The play's date is uncertain; it is usually assigned to the 1619–23 period by scholars. It was acted by the King's Men; the cast list added to the play in the second Beaumont and Fletcher folio of 1679 cites Joseph Taylor, Nicholas Tooley, John Lowin, William Ecclestone, John Underwood, Richard Sharpe, Robert Benfield, and Thomas Holcombe – the same cast list as for The Little French Lawyer and The Custom of the Country, two other Fletcherian plays of the same era. The inclusion of Taylor dates the play after the March 1619 death of Richard Burbage.

Authorship

As he often did, Fletcher depended on a Spanish source for the plot of his play; in this case, Grisel y Mirabella (c. 1495) by Juan de Flores supplied part of the main plot. He also appears to have been influenced by Geoffrey Chaucer's The Wife of Bath's Tale from The Canterbury Tales for the riddle which Silvio is set to solve by the Duchess within a year's time as well as Belvidere's disguise as an old hag and demand to marry him as boon for providing him with the answer to the riddle.[1] Fletcher drew material for the subplot from three tales in the Decameron of Boccaccio, another dependable resource.[2] Scholars attribute the play to Fletcher alone, since his characteristic pattern of stylistic and textual preferences is continuous throughout the text; but some critics favor the view that the extant text is a revision by Fletcher of an earlier play of his own authorship.[3] See his Monsieur Thomas for a comparable case of Fletcher revising himself. He also borrowed from himself: Women Pleased shares a plot point (the heroine dressing up as an old woman to influence the plot) that also occurs in The Pilgrim, in a way that suggests Women Pleased is the earlier work.[4]

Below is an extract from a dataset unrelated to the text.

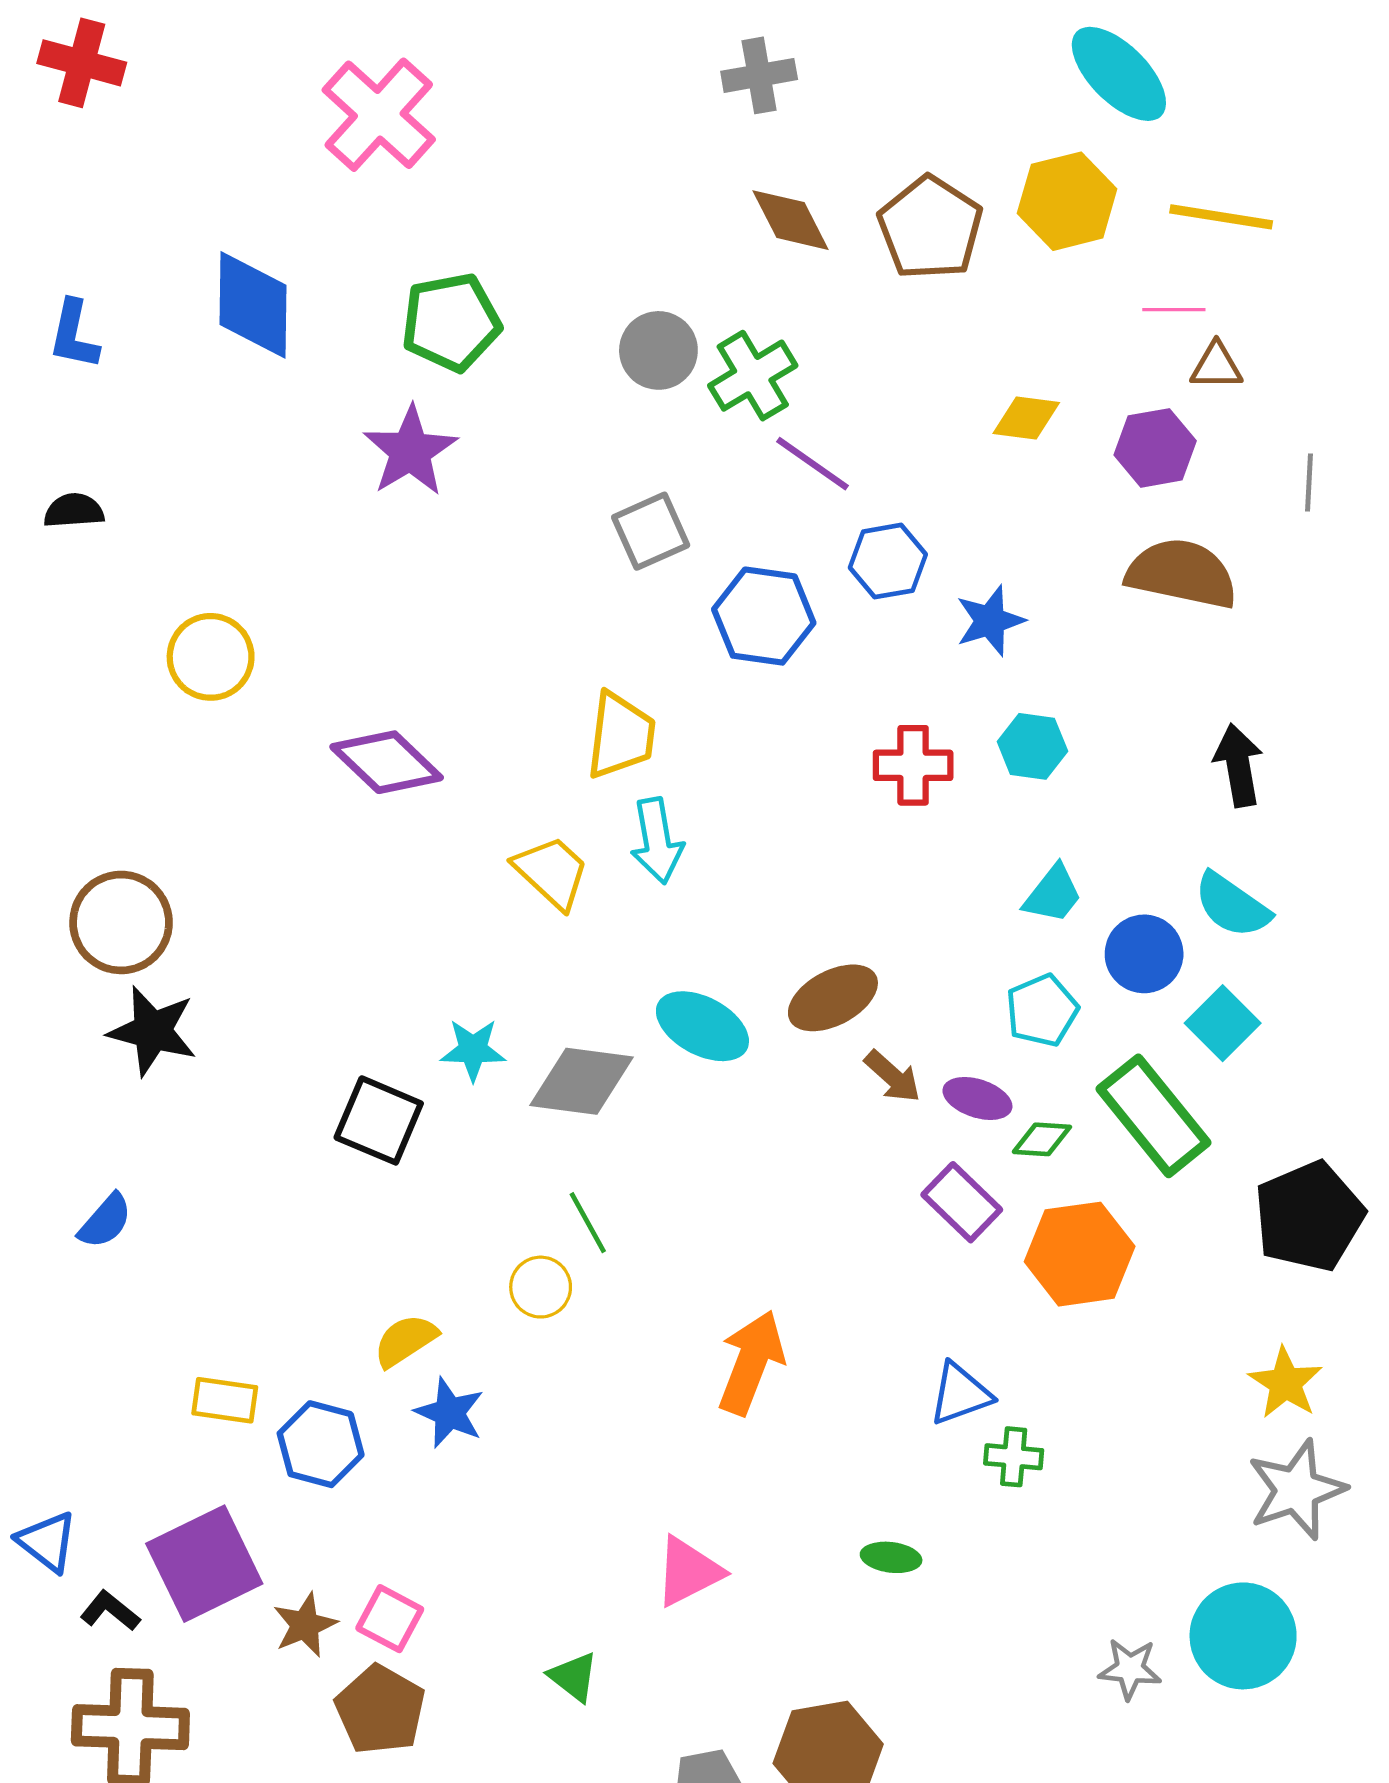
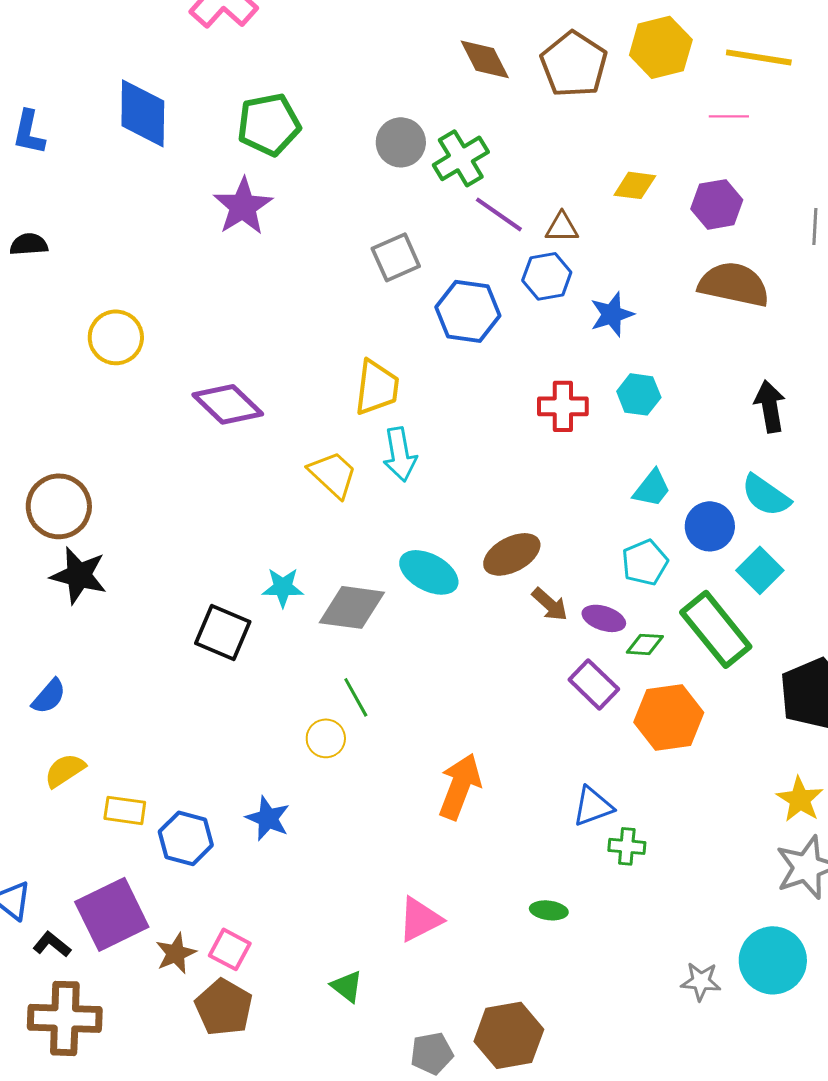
brown triangle: (1216, 366) -> (562, 227), moved
yellow semicircle: (405, 1340) -> (65, 770), moved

In subject matter and source material, Fletcher's play parallels the anonymous drama Swetnam the Woman-Hater, which was first printed in 1620. It is unclear which play had priority over the other.[5]

After 1660

Like many of Fletcher's plays, Women Pleased was revived during the Restoration era; Samuel Pepys saw it on 26 December 1668. David Garrick would borrow from Fletcher's play for his pantomime A Christmas Tale, staged at Drury Lane in 1773.[6]